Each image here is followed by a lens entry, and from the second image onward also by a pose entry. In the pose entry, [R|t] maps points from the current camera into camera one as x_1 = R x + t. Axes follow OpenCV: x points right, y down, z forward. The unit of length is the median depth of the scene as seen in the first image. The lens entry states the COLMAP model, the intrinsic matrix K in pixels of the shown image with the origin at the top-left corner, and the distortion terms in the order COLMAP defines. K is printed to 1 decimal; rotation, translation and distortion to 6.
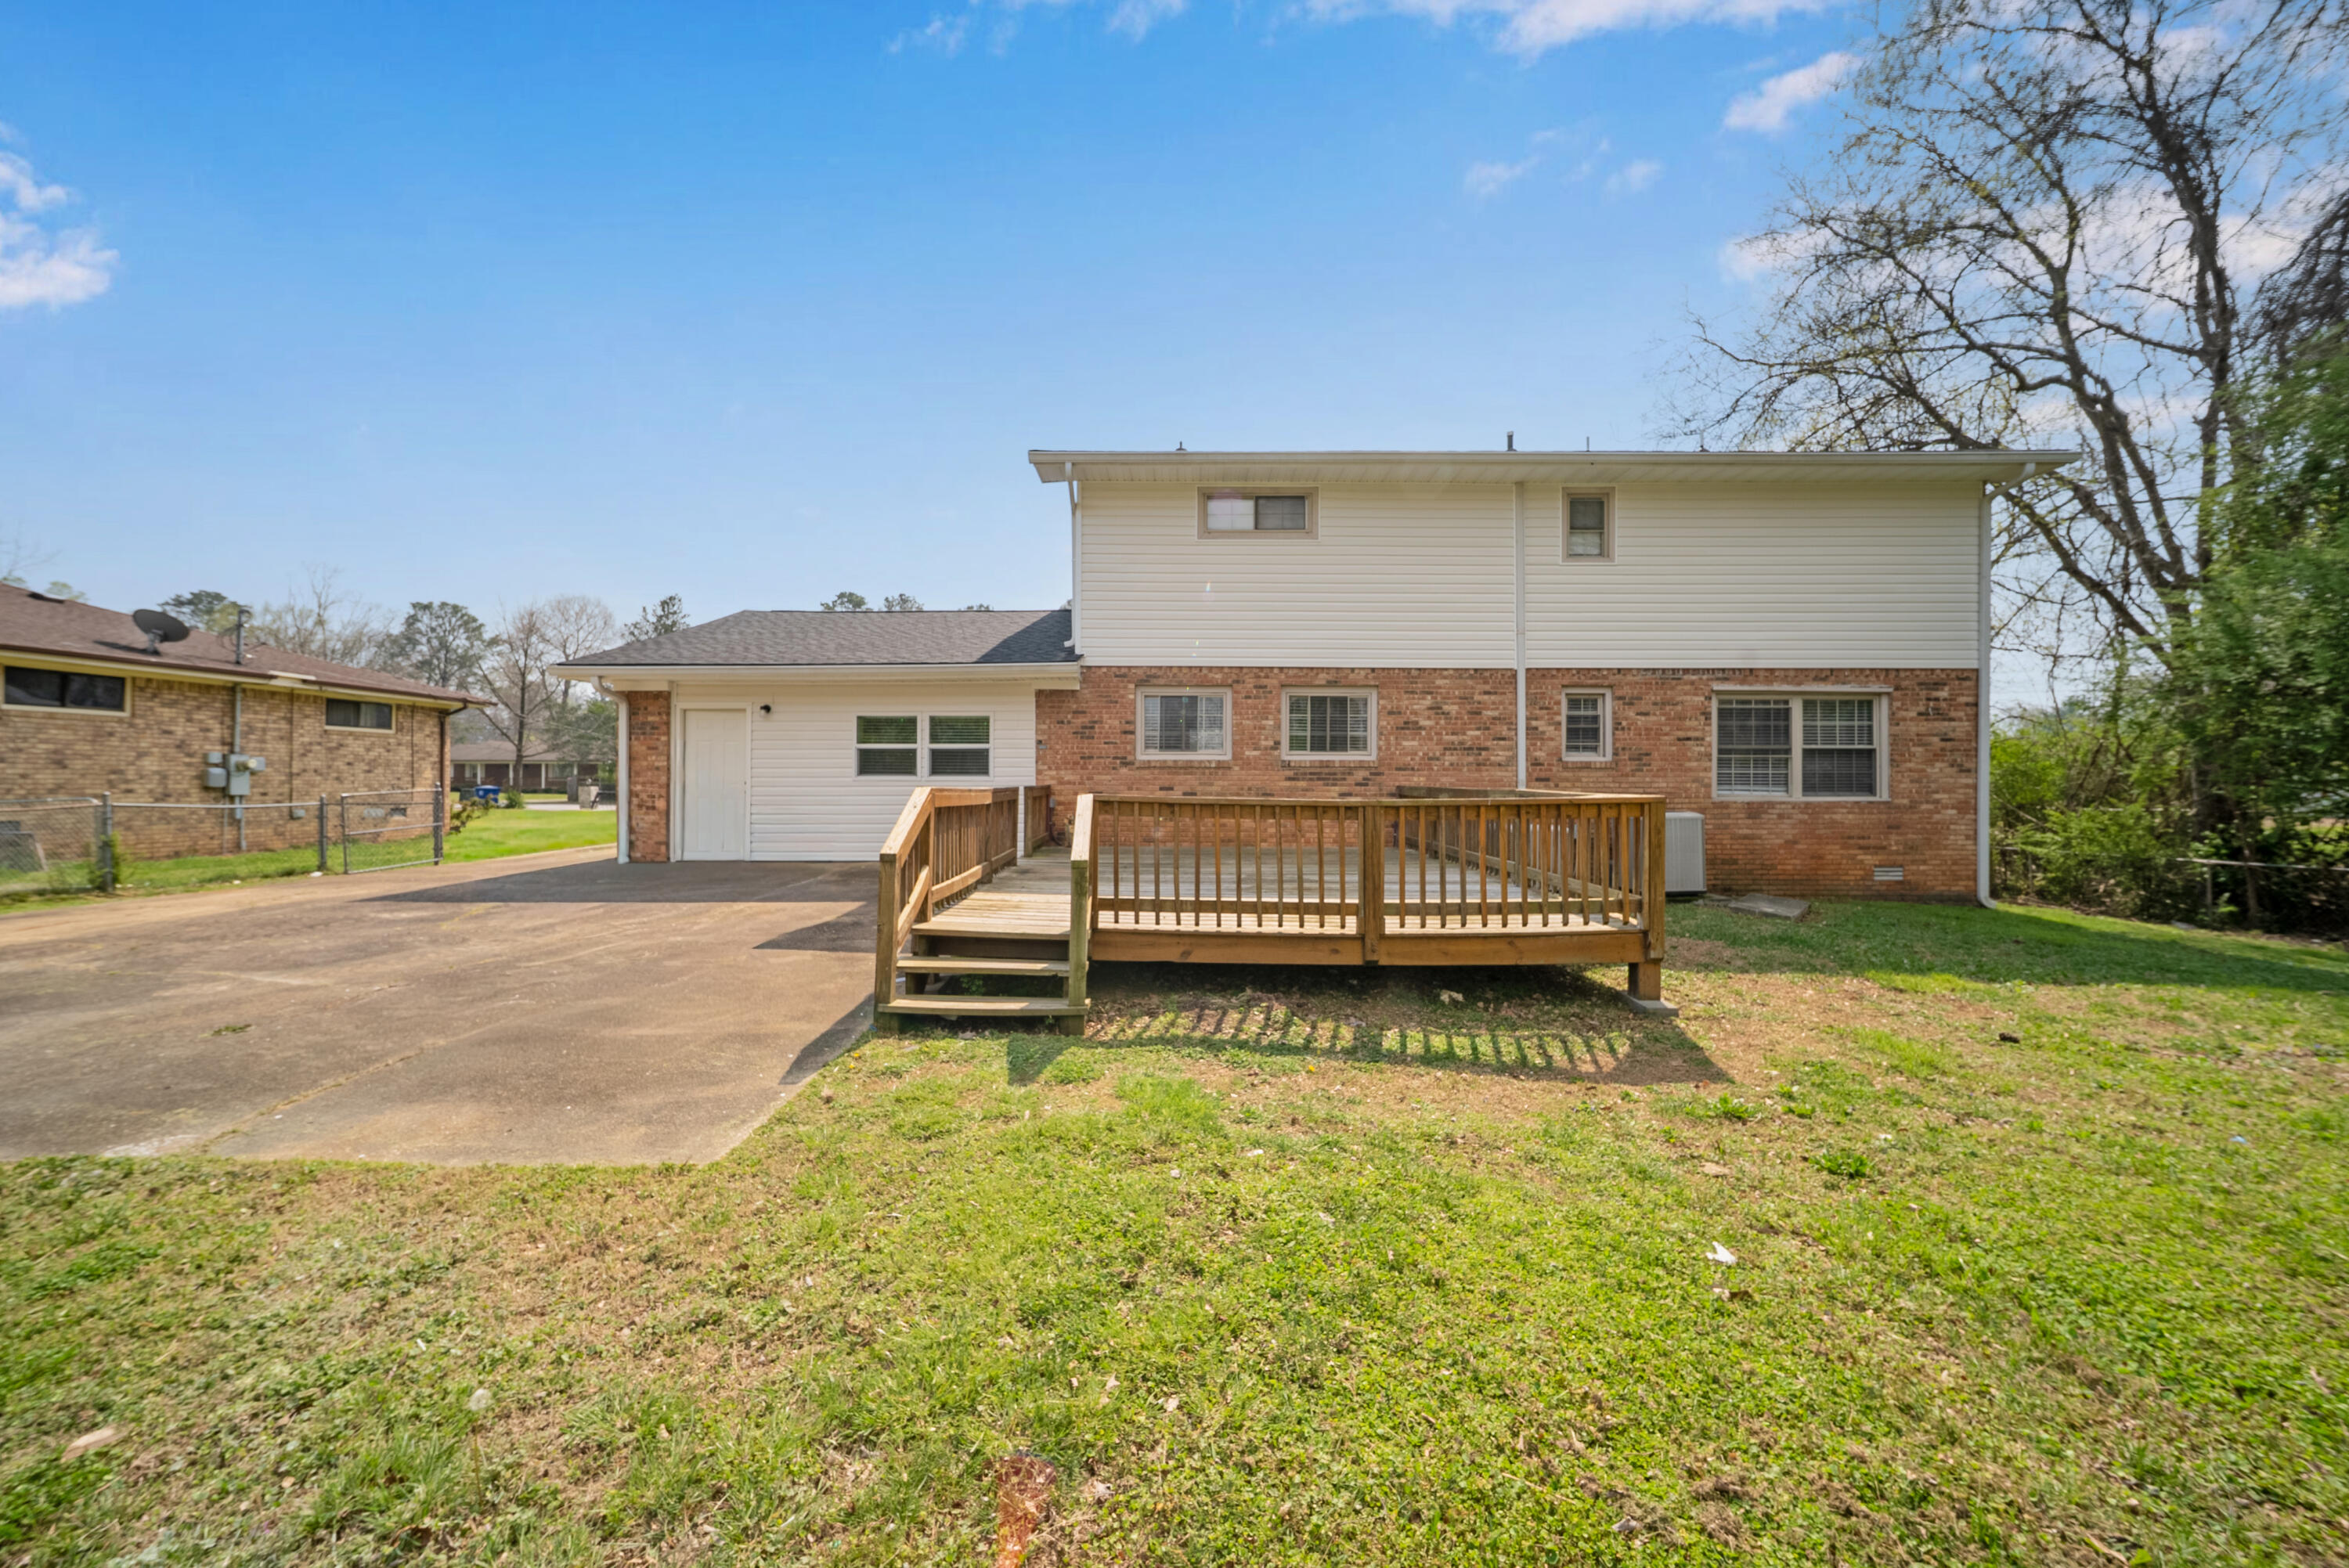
lens RADIAL K [[864.7, 0, 1161.3], [0, 864.7, 783.9], [0, 0, 1]] dist [-0.002714, -0.000512]
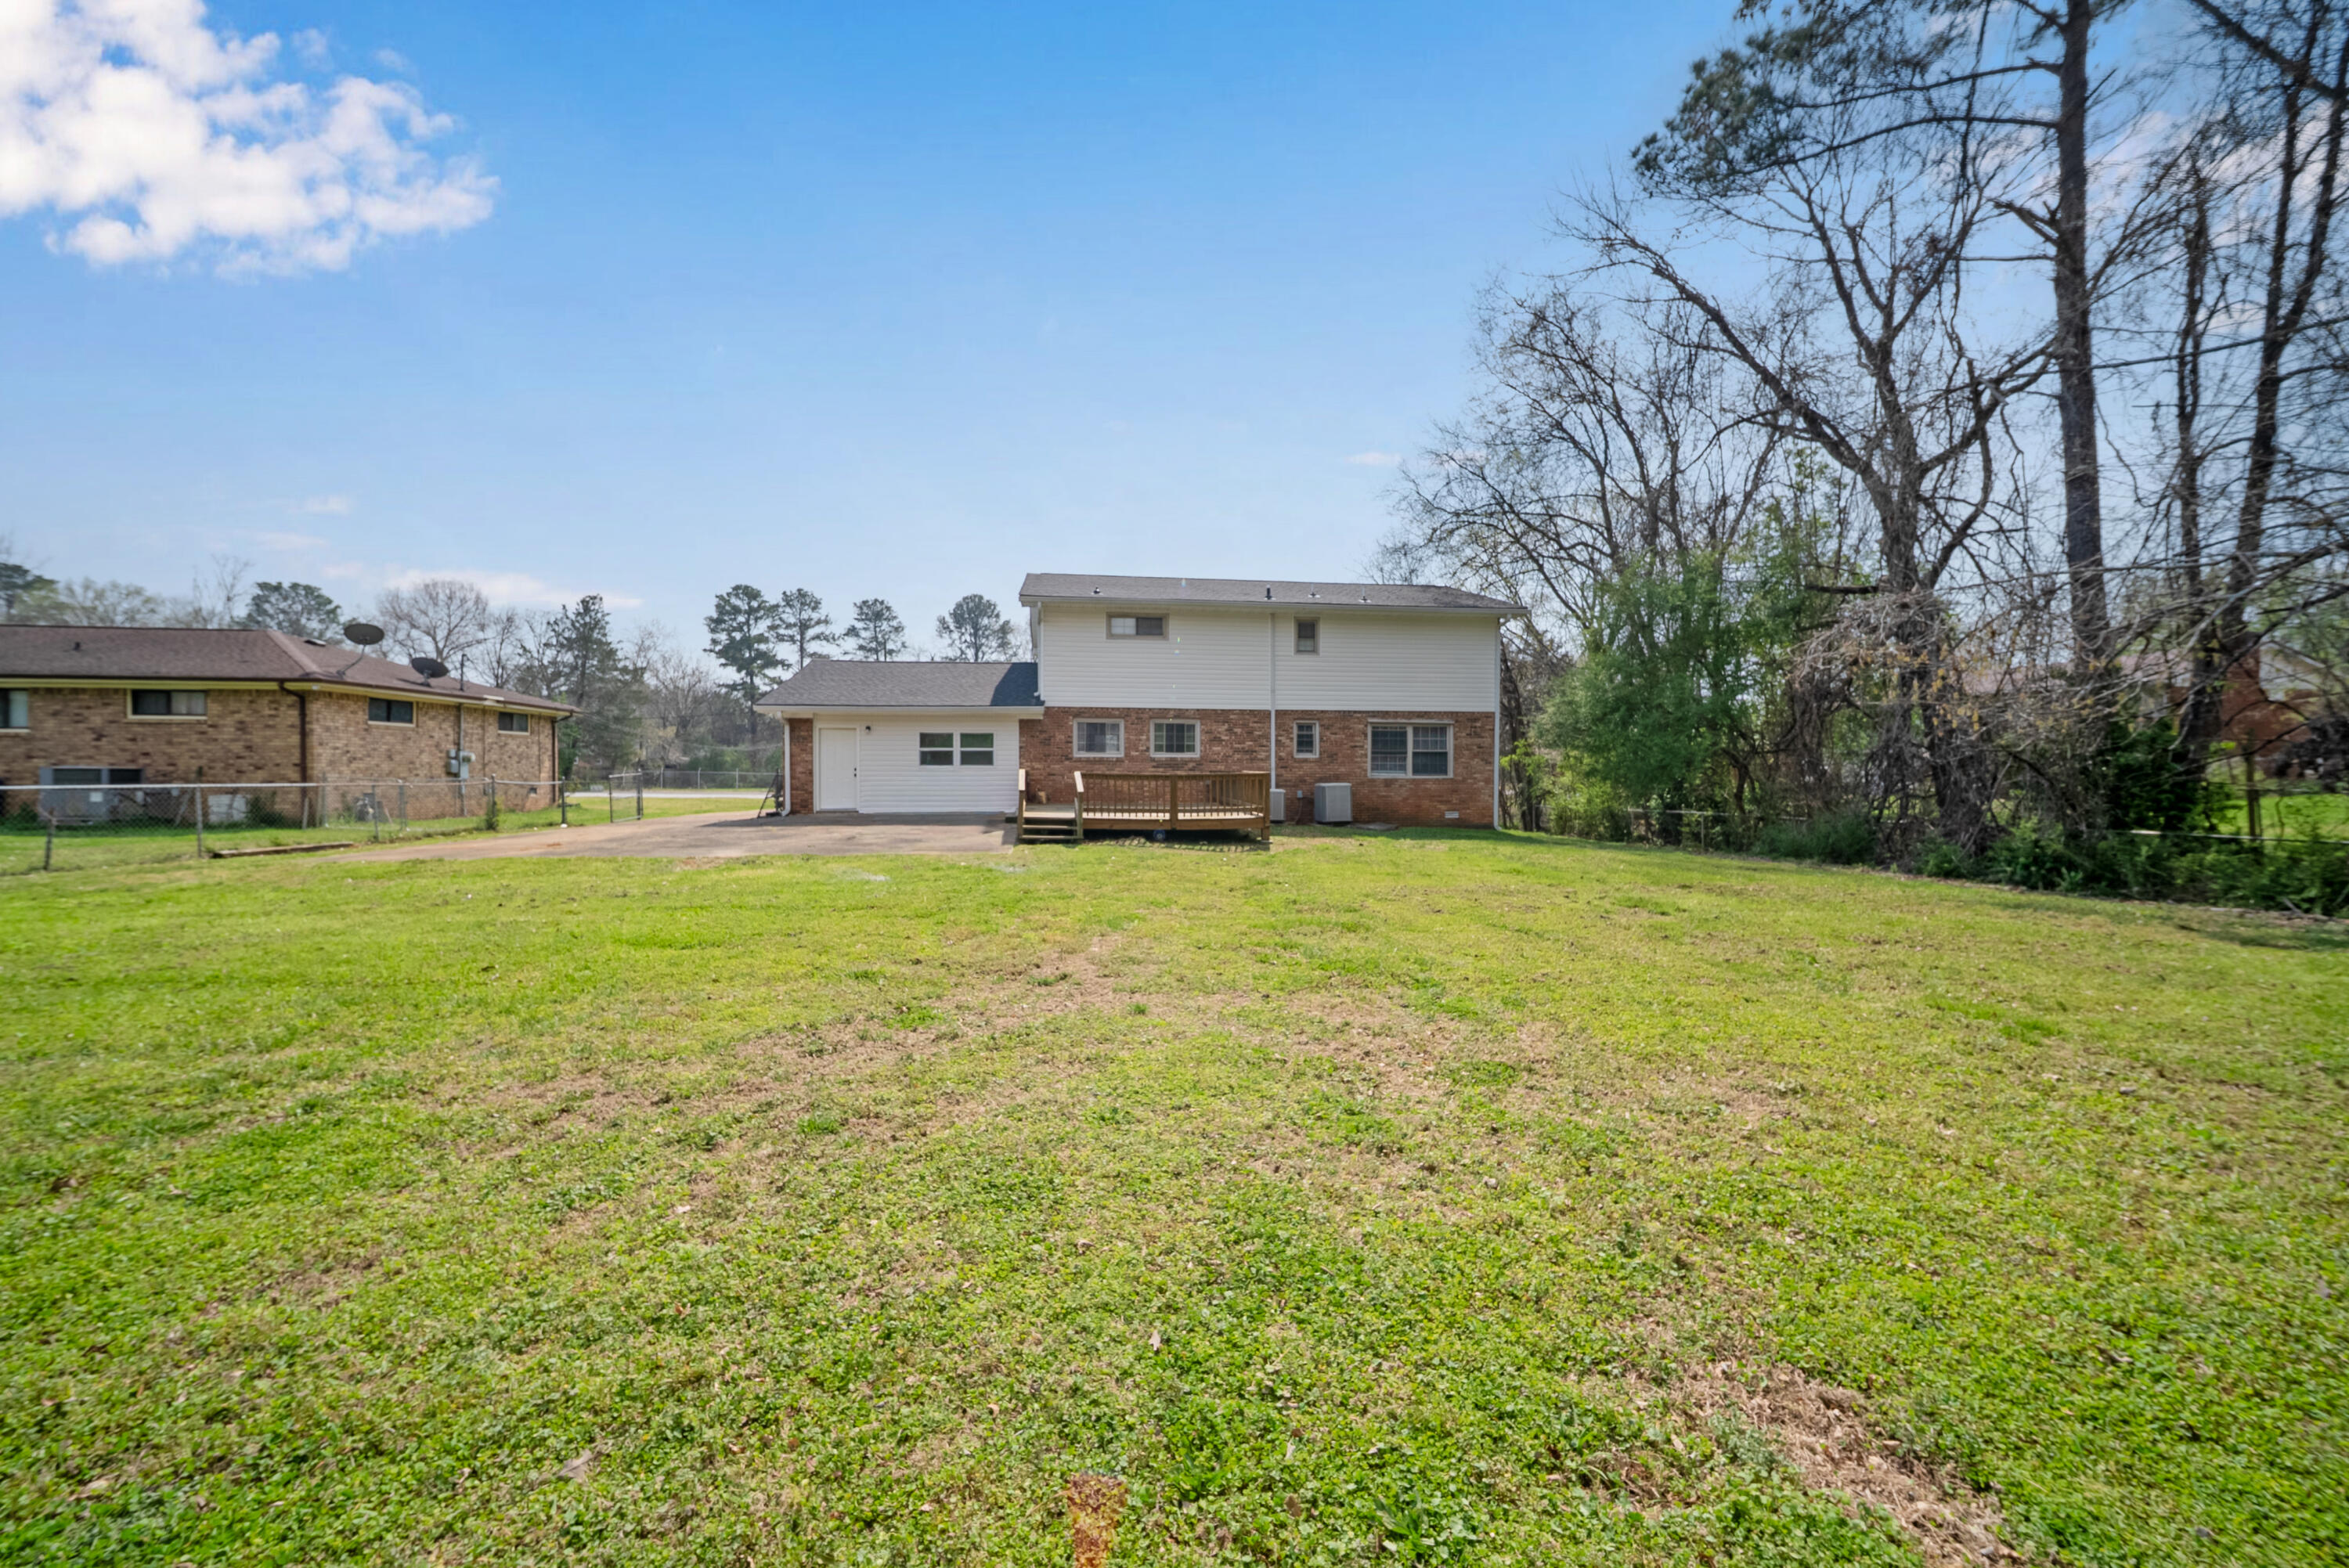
lens RADIAL K [[864.7, 0, 1175.8], [0, 864.7, 782.0], [0, 0, 1]] dist [-0.002714, -0.000512]
pose [[0.989135, -0.002684, 0.146989, -0.084797], [0.001134, 0.999943, 0.010628, 0.006994], [-0.147009, -0.010345, 0.989081, -0.885199]]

- **WHAT IS REQUIRED**: Exact transcription of the full listing above is required; images do not belong in it.

- **RESULT OF THE EXERCISE**:
Each image here is followed by a lens entry, and from the second image onward also by a pose entry. In the pose entry, [R|t] maps points from the current camera into camera one as x_1 = R x + t. Axes follow OpenCV: x points right, y down, z forward. The unit of length is the median depth of the scene as seen in the first image. The lens entry states the COLMAP model, the intrinsic matrix K in pixels of the shown image with the origin at the top-left corner, and the distortion terms in the order COLMAP defines. K is printed to 1 decimal; rotation, translation and distortion to 6.
lens RADIAL K [[864.7, 0, 1161.3], [0, 864.7, 783.9], [0, 0, 1]] dist [-0.002714, -0.000512]
lens RADIAL K [[864.7, 0, 1175.8], [0, 864.7, 782.0], [0, 0, 1]] dist [-0.002714, -0.000512]
pose [[0.989135, -0.002684, 0.146989, -0.084797], [0.001134, 0.999943, 0.010628, 0.006994], [-0.147009, -0.010345, 0.989081, -0.885199]]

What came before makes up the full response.